Work required >>
Repeat exactly the lines of the entries below from the one with "cytoplasmic/membranous positivity for" through the one with "staining of normal", both ends included, and nothing else.

Dataset records >>

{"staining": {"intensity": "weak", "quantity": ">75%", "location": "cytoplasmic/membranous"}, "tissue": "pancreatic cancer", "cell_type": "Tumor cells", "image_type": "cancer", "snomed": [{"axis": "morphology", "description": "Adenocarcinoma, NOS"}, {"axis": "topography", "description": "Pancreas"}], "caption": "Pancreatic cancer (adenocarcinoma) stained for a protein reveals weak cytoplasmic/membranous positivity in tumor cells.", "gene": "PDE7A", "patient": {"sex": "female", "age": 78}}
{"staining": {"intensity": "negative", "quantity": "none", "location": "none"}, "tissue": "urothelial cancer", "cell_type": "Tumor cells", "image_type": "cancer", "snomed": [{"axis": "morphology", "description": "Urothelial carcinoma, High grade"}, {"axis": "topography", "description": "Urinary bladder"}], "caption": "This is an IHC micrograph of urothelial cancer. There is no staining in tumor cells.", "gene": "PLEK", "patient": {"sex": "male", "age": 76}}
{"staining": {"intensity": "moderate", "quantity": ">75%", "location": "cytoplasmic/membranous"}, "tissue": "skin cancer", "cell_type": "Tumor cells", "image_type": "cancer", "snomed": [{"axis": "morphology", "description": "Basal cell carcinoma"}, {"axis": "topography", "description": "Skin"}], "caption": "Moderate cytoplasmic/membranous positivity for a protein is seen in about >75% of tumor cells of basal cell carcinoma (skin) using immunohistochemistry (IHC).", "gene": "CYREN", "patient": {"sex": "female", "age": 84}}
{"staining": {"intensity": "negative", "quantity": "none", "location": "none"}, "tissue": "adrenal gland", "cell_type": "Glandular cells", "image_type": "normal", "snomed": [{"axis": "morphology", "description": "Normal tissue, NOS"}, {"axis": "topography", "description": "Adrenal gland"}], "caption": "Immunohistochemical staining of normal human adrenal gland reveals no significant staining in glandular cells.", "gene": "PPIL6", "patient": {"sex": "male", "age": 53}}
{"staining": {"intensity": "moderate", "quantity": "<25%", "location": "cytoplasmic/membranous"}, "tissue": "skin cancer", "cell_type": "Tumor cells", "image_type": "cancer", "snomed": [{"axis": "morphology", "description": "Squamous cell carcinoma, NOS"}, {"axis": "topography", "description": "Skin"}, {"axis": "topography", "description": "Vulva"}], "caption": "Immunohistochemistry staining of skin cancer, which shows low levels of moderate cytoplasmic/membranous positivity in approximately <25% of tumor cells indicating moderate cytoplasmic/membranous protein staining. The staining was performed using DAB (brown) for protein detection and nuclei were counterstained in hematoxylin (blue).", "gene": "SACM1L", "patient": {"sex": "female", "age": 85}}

Exercise answer >>
{"staining": {"intensity": "moderate", "quantity": ">75%", "location": "cytoplasmic/membranous"}, "tissue": "skin cancer", "cell_type": "Tumor cells", "image_type": "cancer", "snomed": [{"axis": "morphology", "description": "Basal cell carcinoma"}, {"axis": "topography", "description": "Skin"}], "caption": "Moderate cytoplasmic/membranous positivity for a protein is seen in about >75% of tumor cells of basal cell carcinoma (skin) using immunohistochemistry (IHC).", "gene": "CYREN", "patient": {"sex": "female", "age": 84}}
{"staining": {"intensity": "negative", "quantity": "none", "location": "none"}, "tissue": "adrenal gland", "cell_type": "Glandular cells", "image_type": "normal", "snomed": [{"axis": "morphology", "description": "Normal tissue, NOS"}, {"axis": "topography", "description": "Adrenal gland"}], "caption": "Immunohistochemical staining of normal human adrenal gland reveals no significant staining in glandular cells.", "gene": "PPIL6", "patient": {"sex": "male", "age": 53}}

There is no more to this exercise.